Cambridge University Center Will Study Technologies that Pose ‘Extinction-Level’ Risks to Humanity

November 26th, 2012

Flashback 2000: Why the Future Doesn’t Need Us

Via: Cambridge University:

A philosopher, a scientist and a software engineer have come together to propose a new centre at Cambridge to address developments in human technologies that might pose “extinction-level” risks to our species, from biotechnology to artificial intelligence.

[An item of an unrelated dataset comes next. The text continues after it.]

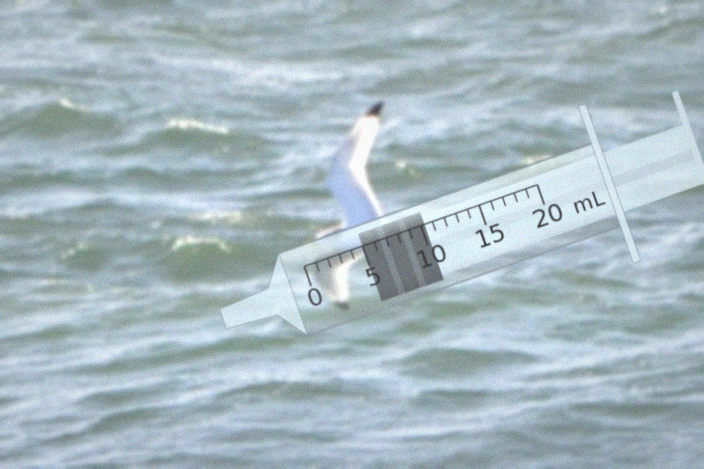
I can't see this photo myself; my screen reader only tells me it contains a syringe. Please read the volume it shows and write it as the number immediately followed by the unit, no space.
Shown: 5mL
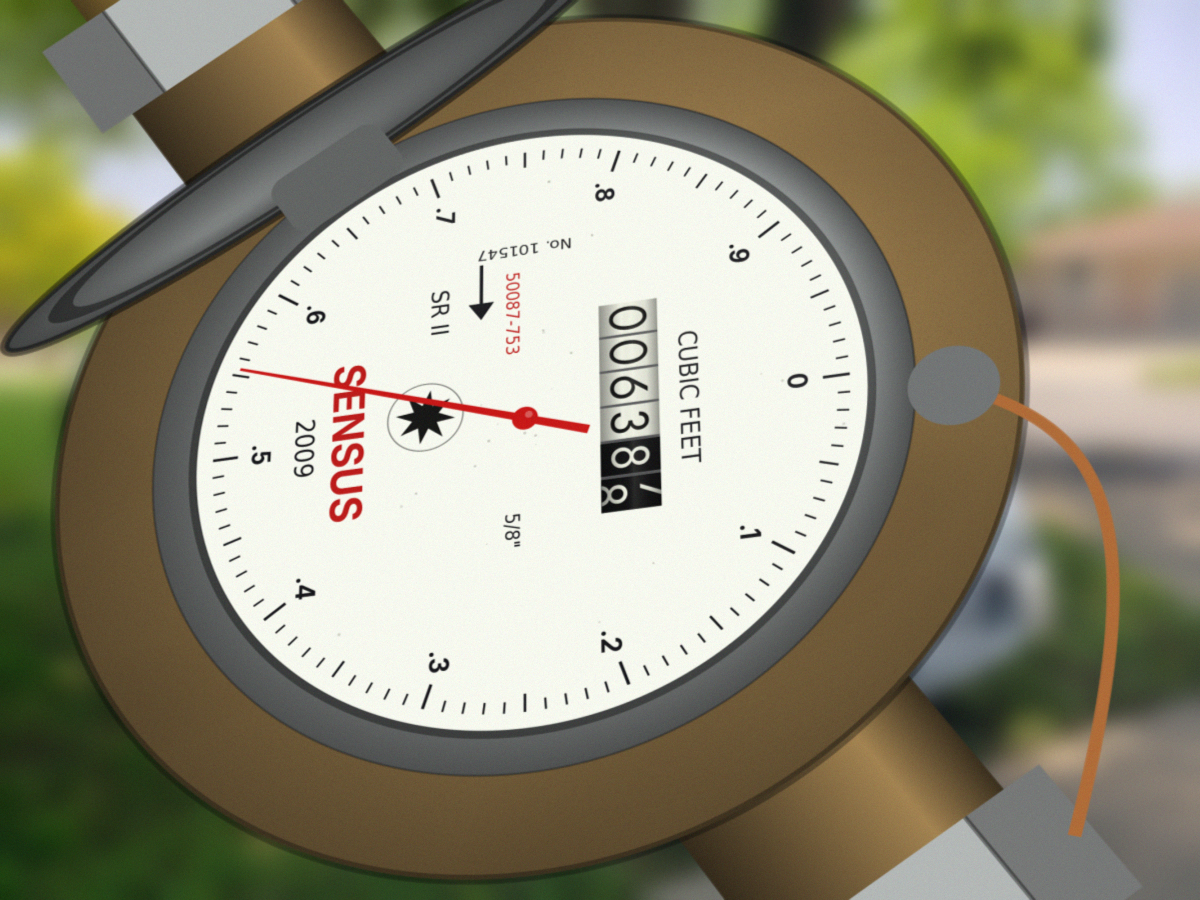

While few would deny the benefits humanity has received as a result of its engineering genius – from longer life to global networks – some are starting to question whether the acceleration of human technologies will result in the survival of man, as Good contended, or if in fact this is the very thing that will end us.

Now a philosopher, a scientist and a software engineer have come together to propose a new centre at Cambridge, the Centre for the Study of Existential Risk (CSER), to address these cases – from developments in bio and nanotechnology to extreme climate change and even artificial intelligence – in which technology might pose “extinction-level” risks to our species.

“At some point, this century or next, we may well be facing one of the major shifts in human history – perhaps even cosmic history – when intelligence escapes the constraints of biology,” says Huw Price, the Bertrand Russell Professor of Philosophy and one of CSER’s three founders, speaking about the possible impact of Good’s ultra-intelligent machine, or artificial general intelligence (AGI) as we call it today.